[[ Passage to read, beginning ]]
Wickiups were temporary conical and domed shelters constructed by the Native American inhabitants of Colorado for millennia. Because of the perishable nature of their construction materials, a vast majority of wickiups and other prehistoric wooden structures have vanished from the landscape. Consequently, most of the remaining wooden features in Colorado were built during the past 100 to 300 years.
Those features that do remain as archaeological resources are rapidly disappearing as a result of natural deterioration, fire, human destruction—whether intentional or not—livestock and wildlife impacts, and other physical threats. The remnants of these features are leading archaeologists to some of the last habitation sites of the late prehistoric and more recent Native Americans in the state.
Almost universally attributed to the early historic Ute, many wickiup sites and features in the state have yet to be fully recorded. It is acknowledged that in portions of Colorado many are likely of Shoshone, Comanche, Arapaho, Cheyenne, or other tribal origins. A majority of the sites known in the state are in the plateau/canyon country of west-central and northwest Colorado; however, sites have been documented in the mountains and the Front Range.
[[ Passage to read, end ]]
§ **Tasks to complete**
[A] For each statement, say yes or no according to the text on Colorado wickiups, and quote the words from it that decide the answer. (i) Most of the wooden features still standing in Colorado date from the past 100 to 300 years. (ii) Every wickiup site in Colorado has been fully recorded. (iii) Most known wickiup sites in Colorado lie in the mountains and the Front Range.
[B] According to the text on Colorado wickiups, which group are the state's wickiup sites almost universally credited to?
[C] Carry on the text about Colorado wickiups from where it stops.
The material after this point is separate from the text on Colorado wickiups.
[[ Entries supplied, beginning ]]
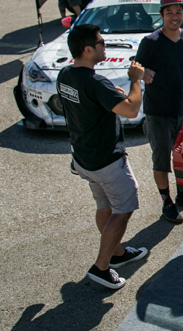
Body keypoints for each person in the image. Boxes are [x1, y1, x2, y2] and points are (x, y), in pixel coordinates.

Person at [57, 24, 150, 290]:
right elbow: (132, 110)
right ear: (88, 50)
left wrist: (112, 95)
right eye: (100, 43)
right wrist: (135, 79)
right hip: (107, 162)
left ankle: (117, 252)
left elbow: (87, 102)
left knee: (105, 206)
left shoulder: (66, 74)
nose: (104, 46)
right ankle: (101, 267)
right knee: (124, 209)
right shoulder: (94, 82)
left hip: (84, 159)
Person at [134, 0, 183, 225]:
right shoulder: (151, 42)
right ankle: (167, 201)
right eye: (169, 12)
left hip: (181, 109)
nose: (175, 17)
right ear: (161, 15)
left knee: (182, 155)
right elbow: (135, 68)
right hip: (157, 113)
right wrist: (144, 73)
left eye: (179, 12)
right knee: (161, 159)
[[ Entries supplied, end ]]
§ **Task responses**
[A]
(i) Yes: "most of the remaining wooden features in Colorado were built during the past 100 to 300 years."
(ii) No: "many wickiup sites and features in the state have yet to be fully recorded."
(iii) No: "A majority of the sites known in the state are in the plateau/canyon country of west-central and northwest Colorado"

[B] The early historic Ute.

[C]
Colorado Wickiup Project
Dominquez Archaeological Research Group’s (DARG) Colorado Wickiup Project (CWP) is an ongoing effort to document the aboriginal wooden features in the state. The CWP, during its initial 13 years, has documented 446 wooden features on 90 sites primarily in the piñon-juniper habitat of western Colorado. These features include wickiups, tipi frames, lean-tos, sunshades/ramadas, canvas wall tent sites, tree platforms, windbreaks, corrals and fences, pole caches, firewood piles, tripods, utility poles and racks, and culturally modified trees. The findings have provided new insights into the final decades of the state’s sovereign Native American occupants, including extensive evidence of off-reservation activities after the 1880s, and their continued occupancy of traditional homelands after the removal of a majority of people to reservations.
Several observations from the data are of particular interest. Of the 446 features, 244 (55 percent) are wickiups and other shelters—including five lean-tos, one ramada, two wall tents, and eight structures interpreted as possible tipi frames. Of these shelters, 236 (53 percent) are wickiups/tipis. Two-thirds of the wickiups/tipis are categorized as “leaners” and “pull-downs,” which are supported by standing trees rather than freestanding. Taking into consideration the variety of factors outlined by CWP researchers, primarily the additional reinforcement offered by support trees, it appears that freestanding wickiups may have originally been as prevalent, perhaps even more so, as leaner wickiups on Ute sites.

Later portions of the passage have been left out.